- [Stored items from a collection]
··········

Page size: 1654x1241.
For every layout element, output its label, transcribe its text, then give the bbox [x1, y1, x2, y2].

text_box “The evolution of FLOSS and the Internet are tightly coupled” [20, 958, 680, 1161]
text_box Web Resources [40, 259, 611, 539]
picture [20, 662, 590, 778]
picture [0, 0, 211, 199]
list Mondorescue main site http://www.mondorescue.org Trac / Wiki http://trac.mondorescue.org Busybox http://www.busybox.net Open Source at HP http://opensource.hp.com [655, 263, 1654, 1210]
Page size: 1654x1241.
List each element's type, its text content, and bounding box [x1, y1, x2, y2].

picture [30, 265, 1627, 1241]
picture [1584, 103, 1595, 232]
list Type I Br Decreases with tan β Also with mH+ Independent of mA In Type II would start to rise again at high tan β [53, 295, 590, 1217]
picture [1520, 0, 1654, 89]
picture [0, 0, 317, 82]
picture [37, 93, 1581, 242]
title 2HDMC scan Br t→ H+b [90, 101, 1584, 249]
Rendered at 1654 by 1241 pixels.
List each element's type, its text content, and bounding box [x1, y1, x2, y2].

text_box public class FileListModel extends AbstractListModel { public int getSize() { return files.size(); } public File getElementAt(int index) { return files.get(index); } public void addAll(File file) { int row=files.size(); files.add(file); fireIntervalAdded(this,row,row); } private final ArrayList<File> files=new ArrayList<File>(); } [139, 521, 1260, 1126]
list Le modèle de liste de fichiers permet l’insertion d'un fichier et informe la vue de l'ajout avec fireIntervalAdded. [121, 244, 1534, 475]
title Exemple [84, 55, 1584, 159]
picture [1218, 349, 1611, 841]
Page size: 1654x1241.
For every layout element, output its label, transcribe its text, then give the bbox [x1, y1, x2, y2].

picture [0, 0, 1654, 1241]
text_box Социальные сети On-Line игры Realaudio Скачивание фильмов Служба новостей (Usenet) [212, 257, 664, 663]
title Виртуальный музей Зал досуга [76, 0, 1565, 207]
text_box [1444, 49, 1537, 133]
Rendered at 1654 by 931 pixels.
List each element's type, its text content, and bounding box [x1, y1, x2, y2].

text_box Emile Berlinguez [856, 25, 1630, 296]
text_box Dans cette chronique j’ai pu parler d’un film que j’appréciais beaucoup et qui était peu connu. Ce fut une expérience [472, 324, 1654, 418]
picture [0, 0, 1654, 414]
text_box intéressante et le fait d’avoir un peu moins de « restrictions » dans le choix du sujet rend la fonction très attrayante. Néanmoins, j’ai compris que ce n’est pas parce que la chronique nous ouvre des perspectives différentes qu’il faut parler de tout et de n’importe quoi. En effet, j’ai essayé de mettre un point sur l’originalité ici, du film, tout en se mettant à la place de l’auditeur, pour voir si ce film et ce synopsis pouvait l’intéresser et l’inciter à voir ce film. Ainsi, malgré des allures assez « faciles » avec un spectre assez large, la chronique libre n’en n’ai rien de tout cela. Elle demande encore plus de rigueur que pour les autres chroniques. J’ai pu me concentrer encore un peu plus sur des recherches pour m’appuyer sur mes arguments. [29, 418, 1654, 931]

··········

- [Work to complete]
Arrange the lines as a numbered list, starting at the line that contains "Rendered at 1654 by 931 pixels." and stopping after the line that contains "picture [0, 0, 1654, 414]". Leave out blank lines.

- [Output for this exercise]
1. Rendered at 1654 by 931 pixels.
2. List each element's type, its text content, and bounding box [x1, y1, x2, y2].
3. text_box Emile Berlinguez [856, 25, 1630, 296]
4. text_box Dans cette chronique j’ai pu parler d’un film que j’appréciais beaucoup et qui était peu connu. Ce fut une expérience [472, 324, 1654, 418]
5. picture [0, 0, 1654, 414]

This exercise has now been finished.